TASK.
Write out each of the lines below without changing a single character, and leave the pictures out of your answer.

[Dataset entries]

━━━━━━━━

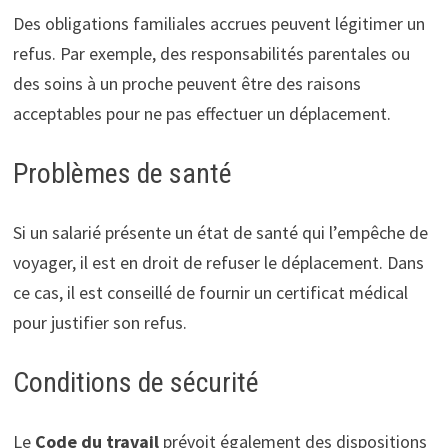
Des obligations familiales accrues peuvent légitimer un
refus. Par exemple, des responsabilités parentales ou
des soins à un proche peuvent être des raisons
acceptables pour ne pas effectuer un déplacement.
Problèmes de santé
Si un salarié présente un état de santé qui l’empêche de
voyager, il est en droit de refuser le déplacement. Dans
ce cas, il est conseillé de fournir un certificat médical
pour justifier son refus.
Conditions de sécurité
Le
Code du travail
prévoit également des dispositions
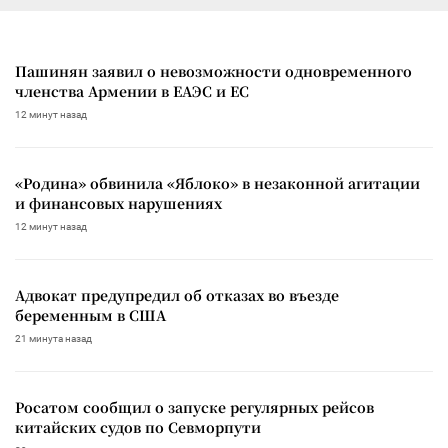
Пашинян заявил о невозможности одновременного
членства Армении в ЕАЭС и ЕС
12 минут назад
«Родина» обвинила «Яблоко» в незаконной агитации
и финансовых нарушениях
12 минут назад
Адвокат предупредил об отказах во въезде
беременным в США
21 минута назад
Росатом сообщил о запуске регулярных рейсов
китайских судов по Севморпути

━━━━━━━━

SOLUTION.
Des obligations familiales accrues peuvent légitimer un
refus. Par exemple, des responsabilités parentales ou
des soins à un proche peuvent être des raisons
acceptables pour ne pas effectuer un déplacement.
Problèmes de santé
Si un salarié présente un état de santé qui l’empêche de
voyager, il est en droit de refuser le déplacement. Dans
ce cas, il est conseillé de fournir un certificat médical
pour justifier son refus.
Conditions de sécurité
Le
Code du travail
prévoit également des dispositions
Пашинян заявил о невозможности одновременного
членства Армении в ЕАЭС и ЕС
12 минут назад
«Родина» обвинила «Яблоко» в незаконной агитации
и финансовых нарушениях
12 минут назад
Адвокат предупредил об отказах во въезде
беременным в США
21 минута назад
Росатом сообщил о запуске регулярных рейсов
китайских судов по Севморпути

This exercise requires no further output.